(Dataset entries):
________________________________________

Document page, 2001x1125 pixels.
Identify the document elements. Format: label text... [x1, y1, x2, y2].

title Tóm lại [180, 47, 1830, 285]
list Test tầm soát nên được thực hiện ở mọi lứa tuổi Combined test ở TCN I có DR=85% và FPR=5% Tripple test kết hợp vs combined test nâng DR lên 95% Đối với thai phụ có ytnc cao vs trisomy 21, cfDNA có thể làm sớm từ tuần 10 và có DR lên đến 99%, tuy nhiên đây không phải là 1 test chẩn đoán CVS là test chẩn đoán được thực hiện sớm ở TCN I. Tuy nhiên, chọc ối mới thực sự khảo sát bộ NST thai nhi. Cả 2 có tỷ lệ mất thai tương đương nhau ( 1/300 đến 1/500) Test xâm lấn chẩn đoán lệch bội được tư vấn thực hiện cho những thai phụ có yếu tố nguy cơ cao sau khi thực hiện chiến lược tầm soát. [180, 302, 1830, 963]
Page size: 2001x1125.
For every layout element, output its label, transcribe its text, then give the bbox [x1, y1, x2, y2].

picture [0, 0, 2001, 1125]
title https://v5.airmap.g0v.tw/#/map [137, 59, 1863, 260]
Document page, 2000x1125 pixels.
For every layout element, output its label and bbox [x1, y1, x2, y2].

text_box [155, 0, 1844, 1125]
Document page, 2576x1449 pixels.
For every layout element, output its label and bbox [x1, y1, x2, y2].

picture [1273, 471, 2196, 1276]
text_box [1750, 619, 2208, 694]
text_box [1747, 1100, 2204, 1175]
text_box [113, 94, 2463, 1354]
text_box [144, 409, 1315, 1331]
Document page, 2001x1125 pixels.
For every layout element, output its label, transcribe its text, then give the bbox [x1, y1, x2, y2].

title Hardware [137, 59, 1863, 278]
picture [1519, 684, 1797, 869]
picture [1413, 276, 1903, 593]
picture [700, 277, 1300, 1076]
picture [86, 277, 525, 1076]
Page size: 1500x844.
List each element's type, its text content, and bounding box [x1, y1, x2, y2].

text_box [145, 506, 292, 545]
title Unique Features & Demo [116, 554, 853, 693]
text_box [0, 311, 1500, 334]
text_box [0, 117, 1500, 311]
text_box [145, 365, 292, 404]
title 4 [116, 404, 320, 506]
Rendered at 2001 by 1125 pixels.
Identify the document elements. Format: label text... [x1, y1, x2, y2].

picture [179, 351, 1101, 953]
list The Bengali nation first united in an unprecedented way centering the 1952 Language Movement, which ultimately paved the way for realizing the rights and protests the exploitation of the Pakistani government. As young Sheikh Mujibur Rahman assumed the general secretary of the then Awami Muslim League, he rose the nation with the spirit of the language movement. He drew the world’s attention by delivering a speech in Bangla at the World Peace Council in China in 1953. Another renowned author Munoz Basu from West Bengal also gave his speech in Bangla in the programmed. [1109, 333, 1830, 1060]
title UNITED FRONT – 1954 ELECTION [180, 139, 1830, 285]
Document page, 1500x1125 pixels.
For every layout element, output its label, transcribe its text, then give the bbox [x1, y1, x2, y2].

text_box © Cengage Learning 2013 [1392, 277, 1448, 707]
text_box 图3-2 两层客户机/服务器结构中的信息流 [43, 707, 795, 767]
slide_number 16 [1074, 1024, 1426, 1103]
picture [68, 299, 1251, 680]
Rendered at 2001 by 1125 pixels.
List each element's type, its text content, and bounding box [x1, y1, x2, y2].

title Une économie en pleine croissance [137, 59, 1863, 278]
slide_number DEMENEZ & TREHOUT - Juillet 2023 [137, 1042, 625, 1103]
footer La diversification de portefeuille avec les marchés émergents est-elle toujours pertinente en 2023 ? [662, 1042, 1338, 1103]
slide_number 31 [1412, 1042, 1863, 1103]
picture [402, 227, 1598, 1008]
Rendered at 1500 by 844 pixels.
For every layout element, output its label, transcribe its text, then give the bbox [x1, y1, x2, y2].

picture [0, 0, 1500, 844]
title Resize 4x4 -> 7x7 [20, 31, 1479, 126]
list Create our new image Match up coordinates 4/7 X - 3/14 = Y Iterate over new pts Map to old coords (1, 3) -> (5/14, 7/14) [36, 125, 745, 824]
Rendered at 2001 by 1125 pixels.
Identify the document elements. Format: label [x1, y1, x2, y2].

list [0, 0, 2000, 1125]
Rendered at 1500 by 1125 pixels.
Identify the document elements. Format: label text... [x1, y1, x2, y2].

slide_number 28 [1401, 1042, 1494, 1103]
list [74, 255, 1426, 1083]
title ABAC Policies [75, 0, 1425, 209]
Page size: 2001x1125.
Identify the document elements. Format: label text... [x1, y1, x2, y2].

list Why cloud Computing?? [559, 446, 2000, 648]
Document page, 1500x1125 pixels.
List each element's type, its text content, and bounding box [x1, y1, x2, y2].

________________________________________

(Exercise):
Reproduce all entries. Keep them exact.

(Solution):
Document page, 2001x1125 pixels.
Identify the document elements. Format: label text... [x1, y1, x2, y2].

title Tóm lại [180, 47, 1830, 285]
list Test tầm soát nên được thực hiện ở mọi lứa tuổi Combined test ở TCN I có DR=85% và FPR=5% Tripple test kết hợp vs combined test nâng DR lên 95% Đối với thai phụ có ytnc cao vs trisomy 21, cfDNA có thể làm sớm từ tuần 10 và có DR lên đến 99%, tuy nhiên đây không phải là 1 test chẩn đoán CVS là test chẩn đoán được thực hiện sớm ở TCN I. Tuy nhiên, chọc ối mới thực sự khảo sát bộ NST thai nhi. Cả 2 có tỷ lệ mất thai tương đương nhau ( 1/300 đến 1/500) Test xâm lấn chẩn đoán lệch bội được tư vấn thực hiện cho những thai phụ có yếu tố nguy cơ cao sau khi thực hiện chiến lược tầm soát. [180, 302, 1830, 963]
Page size: 2001x1125.
For every layout element, output its label, transcribe its text, then give the bbox [x1, y1, x2, y2].

picture [0, 0, 2001, 1125]
title https://v5.airmap.g0v.tw/#/map [137, 59, 1863, 260]
Document page, 2000x1125 pixels.
For every layout element, output its label and bbox [x1, y1, x2, y2].

text_box [155, 0, 1844, 1125]
Document page, 2576x1449 pixels.
For every layout element, output its label and bbox [x1, y1, x2, y2].

picture [1273, 471, 2196, 1276]
text_box [1750, 619, 2208, 694]
text_box [1747, 1100, 2204, 1175]
text_box [113, 94, 2463, 1354]
text_box [144, 409, 1315, 1331]
Document page, 2001x1125 pixels.
For every layout element, output its label, transcribe its text, then give the bbox [x1, y1, x2, y2].

title Hardware [137, 59, 1863, 278]
picture [1519, 684, 1797, 869]
picture [1413, 276, 1903, 593]
picture [700, 277, 1300, 1076]
picture [86, 277, 525, 1076]
Page size: 1500x844.
List each element's type, its text content, and bounding box [x1, y1, x2, y2].

text_box [145, 506, 292, 545]
title Unique Features & Demo [116, 554, 853, 693]
text_box [0, 311, 1500, 334]
text_box [0, 117, 1500, 311]
text_box [145, 365, 292, 404]
title 4 [116, 404, 320, 506]
Rendered at 2001 by 1125 pixels.
Identify the document elements. Format: label text... [x1, y1, x2, y2].

picture [179, 351, 1101, 953]
list The Bengali nation first united in an unprecedented way centering the 1952 Language Movement, which ultimately paved the way for realizing the rights and protests the exploitation of the Pakistani government. As young Sheikh Mujibur Rahman assumed the general secretary of the then Awami Muslim League, he rose the nation with the spirit of the language movement. He drew the world’s attention by delivering a speech in Bangla at the World Peace Council in China in 1953. Another renowned author Munoz Basu from West Bengal also gave his speech in Bangla in the programmed. [1109, 333, 1830, 1060]
title UNITED FRONT – 1954 ELECTION [180, 139, 1830, 285]
Document page, 1500x1125 pixels.
For every layout element, output its label, transcribe its text, then give the bbox [x1, y1, x2, y2].

text_box © Cengage Learning 2013 [1392, 277, 1448, 707]
text_box 图3-2 两层客户机/服务器结构中的信息流 [43, 707, 795, 767]
slide_number 16 [1074, 1024, 1426, 1103]
picture [68, 299, 1251, 680]
Rendered at 2001 by 1125 pixels.
List each element's type, its text content, and bounding box [x1, y1, x2, y2].

title Une économie en pleine croissance [137, 59, 1863, 278]
slide_number DEMENEZ & TREHOUT - Juillet 2023 [137, 1042, 625, 1103]
footer La diversification de portefeuille avec les marchés émergents est-elle toujours pertinente en 2023 ? [662, 1042, 1338, 1103]
slide_number 31 [1412, 1042, 1863, 1103]
picture [402, 227, 1598, 1008]
Rendered at 1500 by 844 pixels.
For every layout element, output its label, transcribe its text, then give the bbox [x1, y1, x2, y2].

picture [0, 0, 1500, 844]
title Resize 4x4 -> 7x7 [20, 31, 1479, 126]
list Create our new image Match up coordinates 4/7 X - 3/14 = Y Iterate over new pts Map to old coords (1, 3) -> (5/14, 7/14) [36, 125, 745, 824]
Rendered at 2001 by 1125 pixels.
Identify the document elements. Format: label [x1, y1, x2, y2].

list [0, 0, 2000, 1125]
Rendered at 1500 by 1125 pixels.
Identify the document elements. Format: label text... [x1, y1, x2, y2].

slide_number 28 [1401, 1042, 1494, 1103]
list [74, 255, 1426, 1083]
title ABAC Policies [75, 0, 1425, 209]
Page size: 2001x1125.
Identify the document elements. Format: label text... [x1, y1, x2, y2].

list Why cloud Computing?? [559, 446, 2000, 648]
Document page, 1500x1125 pixels.
List each element's type, its text content, and bounding box [x1, y1, x2, y2].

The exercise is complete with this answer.